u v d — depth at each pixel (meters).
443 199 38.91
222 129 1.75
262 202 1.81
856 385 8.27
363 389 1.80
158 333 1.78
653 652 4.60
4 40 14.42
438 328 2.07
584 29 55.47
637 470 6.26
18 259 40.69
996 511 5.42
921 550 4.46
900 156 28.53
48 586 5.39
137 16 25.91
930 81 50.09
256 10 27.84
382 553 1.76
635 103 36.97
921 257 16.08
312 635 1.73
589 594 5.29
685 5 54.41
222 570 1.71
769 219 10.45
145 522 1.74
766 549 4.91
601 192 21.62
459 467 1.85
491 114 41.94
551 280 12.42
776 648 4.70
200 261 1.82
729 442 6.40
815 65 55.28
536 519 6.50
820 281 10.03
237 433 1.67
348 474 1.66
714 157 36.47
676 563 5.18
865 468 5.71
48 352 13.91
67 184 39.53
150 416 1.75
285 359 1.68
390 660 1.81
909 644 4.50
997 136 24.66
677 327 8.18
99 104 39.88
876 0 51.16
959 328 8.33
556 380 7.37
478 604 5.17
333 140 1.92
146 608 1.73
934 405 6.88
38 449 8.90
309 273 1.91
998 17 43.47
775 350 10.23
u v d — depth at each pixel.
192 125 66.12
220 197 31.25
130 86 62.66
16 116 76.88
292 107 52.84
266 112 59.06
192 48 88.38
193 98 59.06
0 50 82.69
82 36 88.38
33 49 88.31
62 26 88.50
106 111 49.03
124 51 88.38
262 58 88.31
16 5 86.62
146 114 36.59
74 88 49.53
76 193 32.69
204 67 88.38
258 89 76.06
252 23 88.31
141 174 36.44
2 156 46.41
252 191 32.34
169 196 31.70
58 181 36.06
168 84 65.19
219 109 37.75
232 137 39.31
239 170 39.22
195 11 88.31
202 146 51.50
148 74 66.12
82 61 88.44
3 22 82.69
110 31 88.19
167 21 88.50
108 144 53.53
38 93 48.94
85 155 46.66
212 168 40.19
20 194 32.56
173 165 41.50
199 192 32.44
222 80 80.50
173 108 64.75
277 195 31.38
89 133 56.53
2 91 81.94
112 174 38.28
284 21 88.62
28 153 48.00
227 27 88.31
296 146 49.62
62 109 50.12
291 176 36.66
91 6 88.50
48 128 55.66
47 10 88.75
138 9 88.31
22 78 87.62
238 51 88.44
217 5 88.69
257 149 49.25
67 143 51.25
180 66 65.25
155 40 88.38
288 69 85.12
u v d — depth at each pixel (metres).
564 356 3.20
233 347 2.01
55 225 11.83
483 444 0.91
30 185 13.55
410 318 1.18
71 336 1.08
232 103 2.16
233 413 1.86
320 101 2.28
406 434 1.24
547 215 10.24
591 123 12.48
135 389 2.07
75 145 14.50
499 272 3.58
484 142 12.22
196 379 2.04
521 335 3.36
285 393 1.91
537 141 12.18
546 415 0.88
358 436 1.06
● ● ● ● ●
WORK INSTRUCTIONS:
Starting from the line containing "2 156 46.41" and ending with the final line of the data, reproduce each line exactly as it appears, including no other lines.

WRITTEN REPLY:
2 156 46.41
252 191 32.34
169 196 31.70
58 181 36.06
168 84 65.19
219 109 37.75
232 137 39.31
239 170 39.22
195 11 88.31
202 146 51.50
148 74 66.12
82 61 88.44
3 22 82.69
110 31 88.19
167 21 88.50
108 144 53.53
38 93 48.94
85 155 46.66
212 168 40.19
20 194 32.56
173 165 41.50
199 192 32.44
222 80 80.50
173 108 64.75
277 195 31.38
89 133 56.53
2 91 81.94
112 174 38.28
284 21 88.62
28 153 48.00
227 27 88.31
296 146 49.62
62 109 50.12
291 176 36.66
91 6 88.50
48 128 55.66
47 10 88.75
138 9 88.31
22 78 87.62
238 51 88.44
217 5 88.69
257 149 49.25
67 143 51.25
180 66 65.25
155 40 88.38
288 69 85.12
u v d — depth at each pixel (metres).
564 356 3.20
233 347 2.01
55 225 11.83
483 444 0.91
30 185 13.55
410 318 1.18
71 336 1.08
232 103 2.16
233 413 1.86
320 101 2.28
406 434 1.24
547 215 10.24
591 123 12.48
135 389 2.07
75 145 14.50
499 272 3.58
484 142 12.22
196 379 2.04
521 335 3.36
285 393 1.91
537 141 12.18
546 415 0.88
358 436 1.06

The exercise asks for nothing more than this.